WHAT THIS TASK INVOLVES ▸ Please copy out the entries below exactly, beginning with the line that contains "[^foot-sardana]: <http://www.sardana-controls.org/>" and ending with the line that contains "[^www-redux]: <http://redux.js.org/>", and include nothing outside that span.

DATASET ENTRIES Start Marker

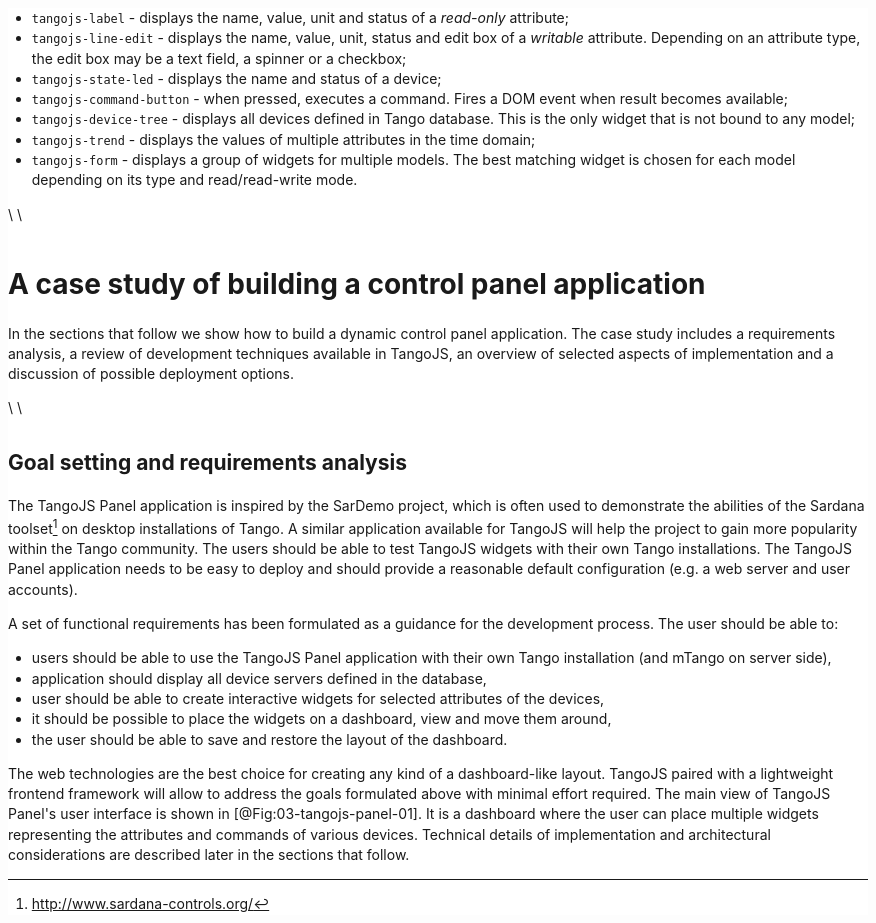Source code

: * `tangojs-label` - displays the name, value, unit and status of a *read-only*
  attribute;
* `tangojs-line-edit` - displays the name, value, unit, status and edit box of
  a *writable* attribute. Depending on an attribute type, the edit box may be a
  text field, a spinner or a checkbox;
* `tangojs-state-led` - displays the name and status of a device;
* `tangojs-command-button` - when pressed, executes a command. Fires a DOM
  event when result becomes available;
* `tangojs-device-tree` - displays all devices defined in Tango database. This
  is the only widget that is not bound to any model;
* `tangojs-trend` - displays the values of multiple attributes in the time
  domain;
* `tangojs-form` - displays a group of widgets for multiple models. The best
  matching widget is chosen for each model depending on its type and
  read/read-write mode.

\ \

# A case study of building a control panel application

In the sections that follow we show how to build a dynamic control panel
application. The case study includes a requirements analysis, a review of
development techniques available in TangoJS, an overview of selected aspects of
implementation and a discussion of possible deployment options.

\ \

## Goal setting and requirements analysis

The TangoJS Panel application is inspired by the SarDemo project, which is often
used to demonstrate the abilities of the Sardana toolset[^foot-sardana]
on desktop installations of Tango. A similar application available for TangoJS
will help the project to gain more popularity within the Tango community.
The users should be able to test TangoJS widgets with their own Tango
installations. The TangoJS Panel application needs to be easy to deploy and
should provide a reasonable default configuration (e.g. a web server and user
accounts).

[^foot-sardana]: <http://www.sardana-controls.org/>

A set of functional requirements has been formulated as a guidance for the
development process. The user should be able to:

* users should be able to use the TangoJS Panel application with their own Tango
  installation (and mTango on server side),
* application should display all device servers defined in the database,
* user should be able to create interactive widgets for selected attributes
  of the devices,
* it should be possible to place the widgets on a dashboard, view and move
  them around,
* the user should be able to save and restore the layout of the dashboard.

The web technologies are the best choice for creating any kind of a
dashboard-like layout. TangoJS paired with a lightweight frontend framework
will allow to address the goals formulated above with minimal effort required.
The main view of TangoJS Panel's user
interface is shown in [@Fig:03-tangojs-panel-01]. It is a dashboard where the
user can place multiple widgets representing the attributes and commands of
various devices.
Technical details of implementation and architectural considerations are
described later in the sections that follow.


[^www-corba-spec]: <https://www.omg.org/spec/CORBA/>
[^www-zeromq]: <http://zeromq.org/>
[^www-mysql]: <https://www.mysql.com/>
[^www-tangojs]: <https://github.com/tangojs>
[^www-electron]: <http://electron.atom.io/>
[^www-cordova]: <https://cordova.apache.org/>
[^www-canone]: <http://plone.tango-controls.org/download/canone/canone>
[^www-gotan2012]: <https://github.com/hardion/GoTan>
[^www-taurusweb2013]: \url{http://plone.tango-controls.org/Events/meetings/may_2013/Taurus Web - Tango Collaboration Meeting ALBA 2013.pdf}
[^www-mtango2016]: <https://bitbucket.org/hzgwpn/mtango/wiki/Home>
[^ftn-idl]: *Interface Description Language*, which defines abstract objects
[^www-angular]: <https://www.angularjs.org/>
[^www-react]: <https://facebook.github.io/react/>
[^www-preact]: <https://preactjs.com/>
[^www-flux]: <https://facebook.github.io/flux/>
[^www-redux]: <http://redux.js.org/>
[^foot-rgl]: <https://github.com/STRML/react-grid-layout>
[^foot-rmodal]: <https://github.com/reactjs/react-modal>
[^foot-jsonschema]: <https://github.com/mozilla-services/react-jsonschema-form>
[^foot-app-repo]: <https://github.com/mliszcz/tangojs-panel>
[^foot-cors]: Cross Origin Resource Sharing
[^foot-mtango-docker]: <https://hub.docker.com/r/mliszcz/mtango/>
[^foot-wc-poly]: <https://www.webcomponents.org/polyfills#html-imports-polyfill>
[^www-docker]: <https://www.docker.com/>
[^foot-docker-hub]: <https://hub.docker.com/>
[^docker-tangocs]: <https://hub.docker.com/r/tangocs/tango-cs/>
[^docker-mtango]: <https://hub.docker.com/r/mliszcz/mtango/>
[^foot-tangojs-connector-mock]: <https://github.com/tangojs/tangojs-connector-local>
[^foot-docker-compose]: <https://docs.docker.com/compose/>
[^foot-tango-workspace]: <https://github.com/mliszcz/tango-workspace>
[^foot-tangojs-resources]: <https://github.com/mliszcz/msc-thesis/papers/case-study/resources>
[^www-notifications]: https://notifications.spec.whatwg.org/
[^www-server-sent-ev]: https://html.spec.whatwg.org/multipage/server-sent-events.html#server-sent-events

DATASET ENTRIES End Marker

FINISHED EXERCISE ▸
[^foot-sardana]: <http://www.sardana-controls.org/>

A set of functional requirements has been formulated as a guidance for the
development process. The user should be able to:

* users should be able to use the TangoJS Panel application with their own Tango
  installation (and mTango on server side),
* application should display all device servers defined in the database,
* user should be able to create interactive widgets for selected attributes
  of the devices,
* it should be possible to place the widgets on a dashboard, view and move
  them around,
* the user should be able to save and restore the layout of the dashboard.

The web technologies are the best choice for creating any kind of a
dashboard-like layout. TangoJS paired with a lightweight frontend framework
will allow to address the goals formulated above with minimal effort required.
The main view of TangoJS Panel's user
interface is shown in [@Fig:03-tangojs-panel-01]. It is a dashboard where the
user can place multiple widgets representing the attributes and commands of
various devices.
Technical details of implementation and architectural considerations are
described later in the sections that follow.


[^www-corba-spec]: <https://www.omg.org/spec/CORBA/>
[^www-zeromq]: <http://zeromq.org/>
[^www-mysql]: <https://www.mysql.com/>
[^www-tangojs]: <https://github.com/tangojs>
[^www-electron]: <http://electron.atom.io/>
[^www-cordova]: <https://cordova.apache.org/>
[^www-canone]: <http://plone.tango-controls.org/download/canone/canone>
[^www-gotan2012]: <https://github.com/hardion/GoTan>
[^www-taurusweb2013]: \url{http://plone.tango-controls.org/Events/meetings/may_2013/Taurus Web - Tango Collaboration Meeting ALBA 2013.pdf}
[^www-mtango2016]: <https://bitbucket.org/hzgwpn/mtango/wiki/Home>
[^ftn-idl]: *Interface Description Language*, which defines abstract objects
[^www-angular]: <https://www.angularjs.org/>
[^www-react]: <https://facebook.github.io/react/>
[^www-preact]: <https://preactjs.com/>
[^www-flux]: <https://facebook.github.io/flux/>
[^www-redux]: <http://redux.js.org/>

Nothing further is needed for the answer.